### INSTRUCTION
Carry the account of mapping from aerial survey photographs below further, picking up after its last sentence.

In the air the pilot had to concentrate on finding his course and on keeping his machine level, while the observer manipulated the camera. The fitting was first levelled, and then exposures were made at the required intervals either by reference to a sight or by time, or usually by a combination of both methods. After eighteen exposures the plate boxes had to be expeditiously changed so as not to break the sequence of the overlap, and the work was continued until a series had been secured covering the required area of from 5 to 10 miles—or in some cases as much as 35 miles. The pilot would then turn and a second strip would be photographed, and so on until the task was completed and from seventy-two to one hundred and eight plates had been exposed. Often two and sometimes as many as five machines would work together under an escort, so that a very large area was covered in a single morning (see figure 2). Most of the work was done from heights of 10,000 to 15,000 feet, but in hilly country with longer-focus lenses greater heights were often employed. It was not found very practicable to use prints which had a much smaller scale than 1:20,000, and with 6-inch lens this limited the height to 10,000 feet.

On returning to the aerodrome the plates were quickly developed and unglazed contact prints were made, together with a set of enlargements. These were handed over to the Field Survey Company. It may be useful to point out here that if prints are glazed their utility for map-making is entirely destroyed. The resulting image is always larger than the original negative image owing to the expansion of the paper, and this expansion is greater in one direction than in another. The enlargements are often very useful for reference during compilation and after the contacts have been stuck down and inked up.

We now pass on to the work of the Survey officer who is to compile the Map. After a preliminary examination and identification of the areas which have actually been covered, he sorts out the prints into sets or strips each comprising from ten to twenty prints. Each set would usually contain at least two fixed points, preferably near either end, from which the scale of the whole could be determined. Each print in the set should overlap its neighbours by from 30 to 40 per cent, and the same points on adjacent photographs should overlap accurately. If the overlaps were bad and indicated distortion, the series was usually rejected and a new set had to be taken on another day.

 

Figure 1. Results of attempt to cover ground with parallel strips of photographs

 

The photographs were then pinned down on a large piece of cardboard in their correct relative positions, so that points on one print fitted with those on the next. Any trimming required was done, and eventually the series was gummed on to the card, care being taken that in adjusting the position of the print, points were used which appeared to be on the same altitude and not too near the edges of the picture. The group of prints thus obtained was used as a unit in the map compilation.

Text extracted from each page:
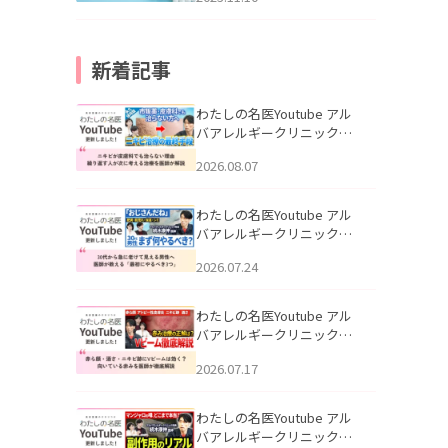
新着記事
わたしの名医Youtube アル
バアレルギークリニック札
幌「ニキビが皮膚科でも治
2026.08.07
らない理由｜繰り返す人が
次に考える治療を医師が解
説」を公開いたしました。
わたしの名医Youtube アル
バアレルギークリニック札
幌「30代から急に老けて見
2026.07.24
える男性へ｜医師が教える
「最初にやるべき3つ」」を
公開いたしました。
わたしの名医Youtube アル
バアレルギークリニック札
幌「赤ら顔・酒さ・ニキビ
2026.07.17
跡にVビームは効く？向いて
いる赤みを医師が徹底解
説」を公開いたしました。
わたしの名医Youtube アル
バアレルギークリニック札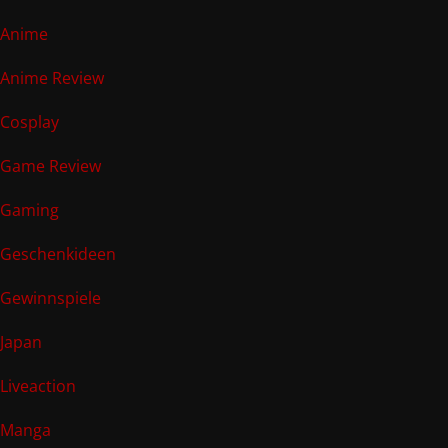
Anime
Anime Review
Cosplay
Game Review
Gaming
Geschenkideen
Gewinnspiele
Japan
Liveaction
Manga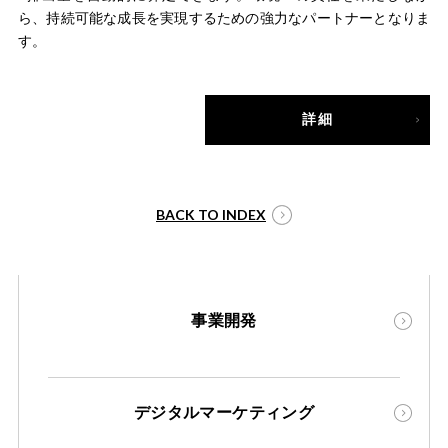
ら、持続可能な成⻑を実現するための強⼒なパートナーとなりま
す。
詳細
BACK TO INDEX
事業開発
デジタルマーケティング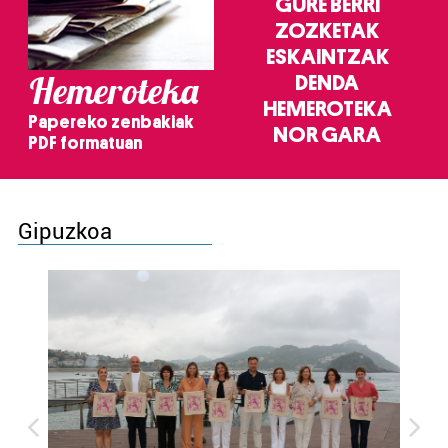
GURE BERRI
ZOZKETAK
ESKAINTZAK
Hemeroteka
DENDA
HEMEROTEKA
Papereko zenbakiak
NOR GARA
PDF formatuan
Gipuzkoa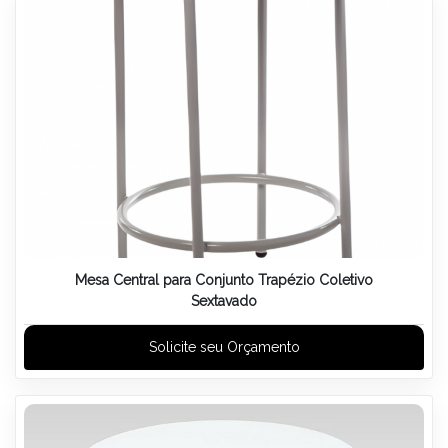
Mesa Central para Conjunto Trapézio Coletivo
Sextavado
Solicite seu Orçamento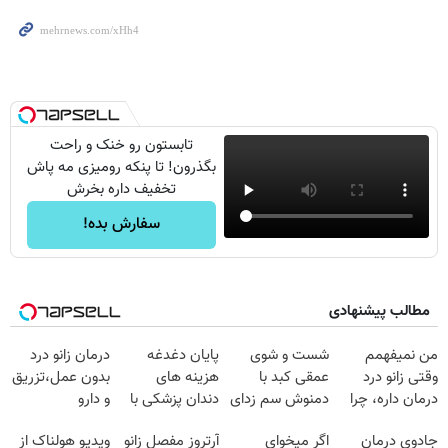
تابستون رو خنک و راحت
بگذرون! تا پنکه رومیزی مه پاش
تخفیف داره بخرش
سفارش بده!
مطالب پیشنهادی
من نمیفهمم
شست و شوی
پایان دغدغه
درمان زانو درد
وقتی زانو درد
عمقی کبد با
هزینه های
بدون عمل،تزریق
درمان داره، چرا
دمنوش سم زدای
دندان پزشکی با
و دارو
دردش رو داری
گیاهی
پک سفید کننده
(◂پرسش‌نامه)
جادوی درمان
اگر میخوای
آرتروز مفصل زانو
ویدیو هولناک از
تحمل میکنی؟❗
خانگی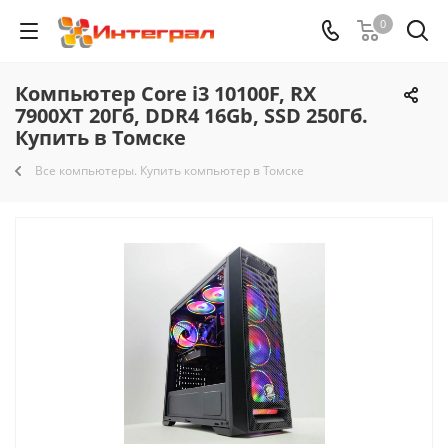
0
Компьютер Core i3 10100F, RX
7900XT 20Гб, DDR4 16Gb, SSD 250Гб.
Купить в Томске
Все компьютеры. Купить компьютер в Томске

### WRITTEN ANSWER
All possible points which could be identified on the old map and seemed reliable, or which had been fixed by intersection, were then noted, and by using combinations of these the scale of the group was determined. Several values would usually be obtained for the scale, and if they agreed fairly well a weighted mean value was taken. If the ground depicted changed considerably in altitude throughout the series, special treatment was needed.

The group was then inked up, everything which was to appear on the final map being overlined with transparent coloured ink of an appropriate colour, after which the inked detail was pantographed down to the map scale on a piece of tracing linen. Eidographs by Elliot were chiefly used in this work, and were found to be more convenient than the system of reduction by photography which was used in Mesopotamia. A series of points, such as bushes, rocks, or road junctions, which could be clearly picked out on other series, was also marked, and was later used in fitting together all the material available. In this way all the photographic material was eventually reduced to series of strips drawn on tracing linen to approximately the same scale, and showing everything which was to be included in the final map.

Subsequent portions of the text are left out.